Manager-oriented programming

 ·  journalclaudecode-reviewai-toolsdeveloper-workflow

Today I mined my manager Joe’s pull request review comments from the past 3 months using Claude, and extracted some patterns to add to our internal code review bot. I called it Joe’s Lens.

Joe's Lens — Architecture & Ownership
1. Service & data ownership — publishing events for tables you don't own? Existing pattern already handles it?
2. Schema & model design — validators on read schemas, unnecessary fields, missing Pydantic built-ins (`AnyUrl`, `EmailStr`)
3. Type safety — signatures accepting `None` then raising `ValueError`, types that allow invalid states
4. Terminology — one term per concept. Codebase says "tenant"? Don't introduce "organization".
5. Validation layer — validate at boundaries, not deep in the stack
6. Null vs absent — distinguish "not provided" from "explicitly null/false" where it matters.
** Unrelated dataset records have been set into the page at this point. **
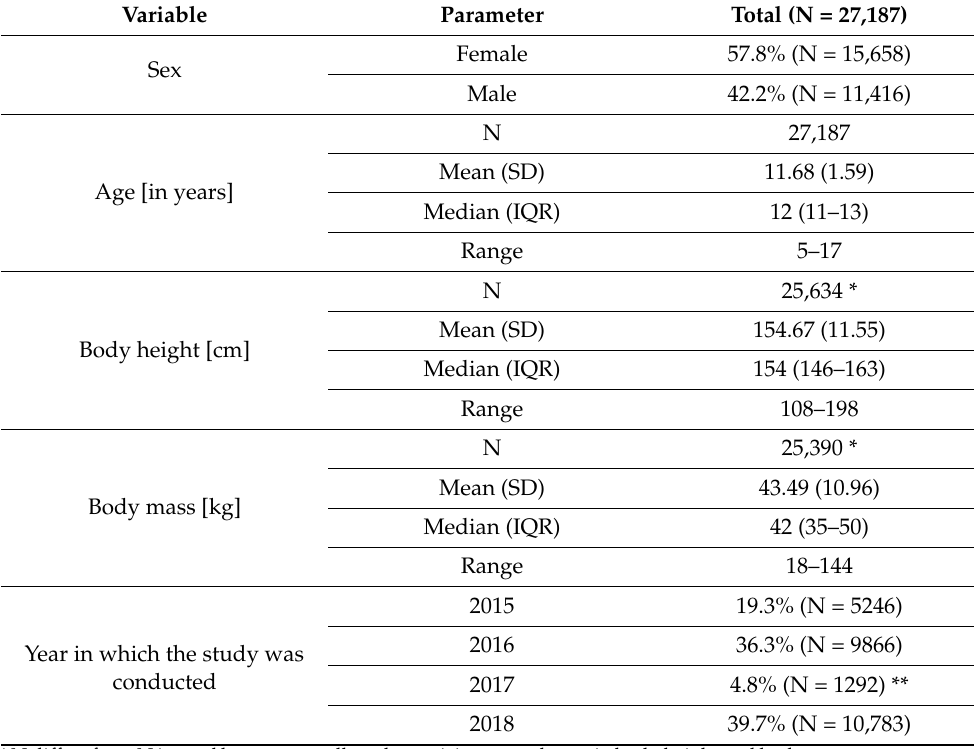
Table 1. Characteristics of the studied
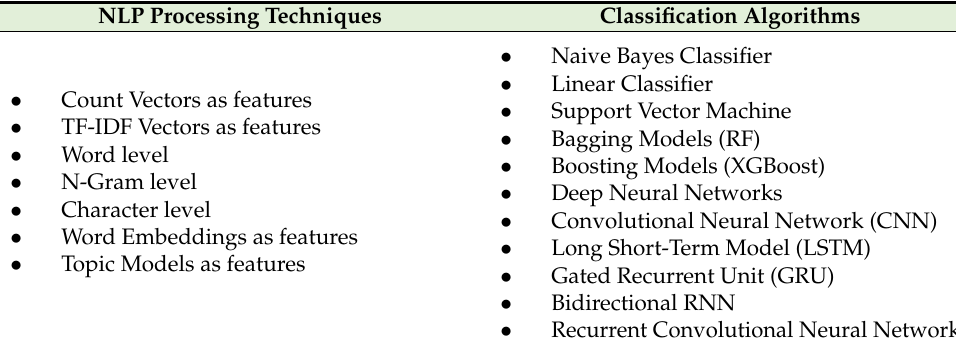
Table 1. NLP processing and base model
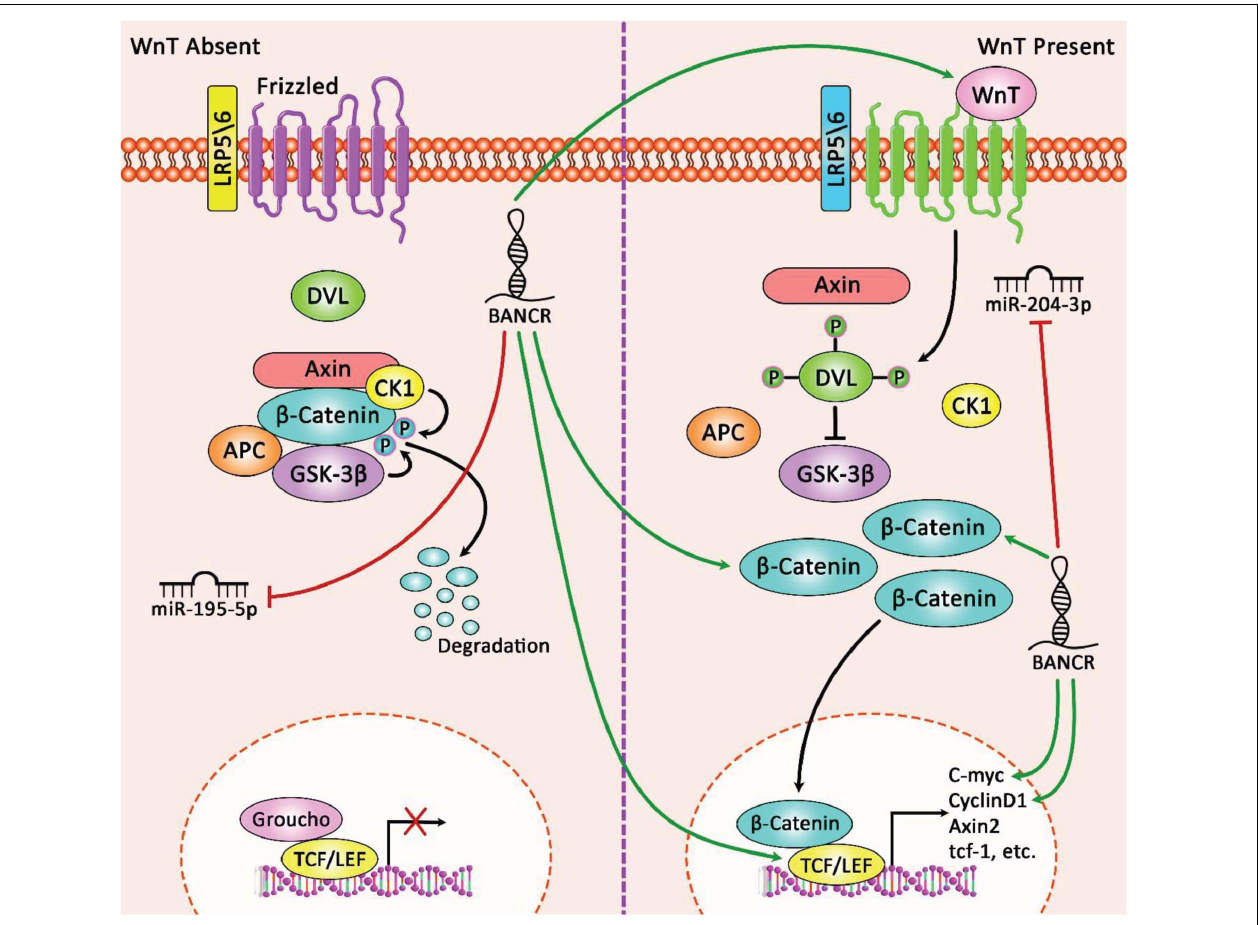
FIGURE 1 | A schematic diagram of the oncogenic role of lncRNA BANCR in regulating Wnt/ β -catenin signaling pathway in pancreatic cancer and retinoblastoma. Accumulating research has figured out that lncRNA BANCR could play a crucial role in triggering the activation of Wnt/ β -catenin cascade in several tumor cells through sponging various miRNAs. As an illustration, this lncRNA could elevate pancreatic cancer tumorigenesis through up-regulating expression levels of β -catenin, c-Myc, and cyclinD1 by miR-195-5p/Wnt/ β -catenin axis in target cells (Wu et al., 2019). In addition, overexpression of lncRNA BANCR through regulating Wnt/ β -catenin pathway could promote cell proliferation, apoptosis, invasion, and migration in retinoblastoma. In fact, this lncRNA via sponging miR-204-3p could have an effective part in enhancing the expression levels of Wnt4, β -catenin, and TCF4 in tumor cells (Sun et al., 2020). Green arrows indicate the up-regulation of target genes modulated via lncRNA BANCR and red arrows depict inhibition of miRNAs regulated by this lncRNA.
Sentinels (`NotFound`, `Unset`) or `T | None` with clear semantics.

The motivation is to align my code style closer to his before I mark my PR ready for review. Again, the experience of analyzing data with Claude is just SO GOOD. So fast and so insightful.

I had a little conversation with Claude on how much of “reading code” will be replaced by AI. Here’s what she said:

Code reading as a mechanical skill — tracing execution, spotting bugs, checking types — probably does get automated away. What survives longer is judgment: knowing when the spec is wrong, when a technically correct solution is the wrong move, when a pattern that worked before shouldn't be applied here. That's less about reading code and more about understanding people, systems, and tradeoffs over time.

Your bot encoding Joe's patterns is interesting precisely because Joe's value isn't that he reads code carefully — it's that he has accumulated judgment about what good looks like in your specific context. The question is how much of that judgment can be encoded versus how much requires him to have lived through the consequences.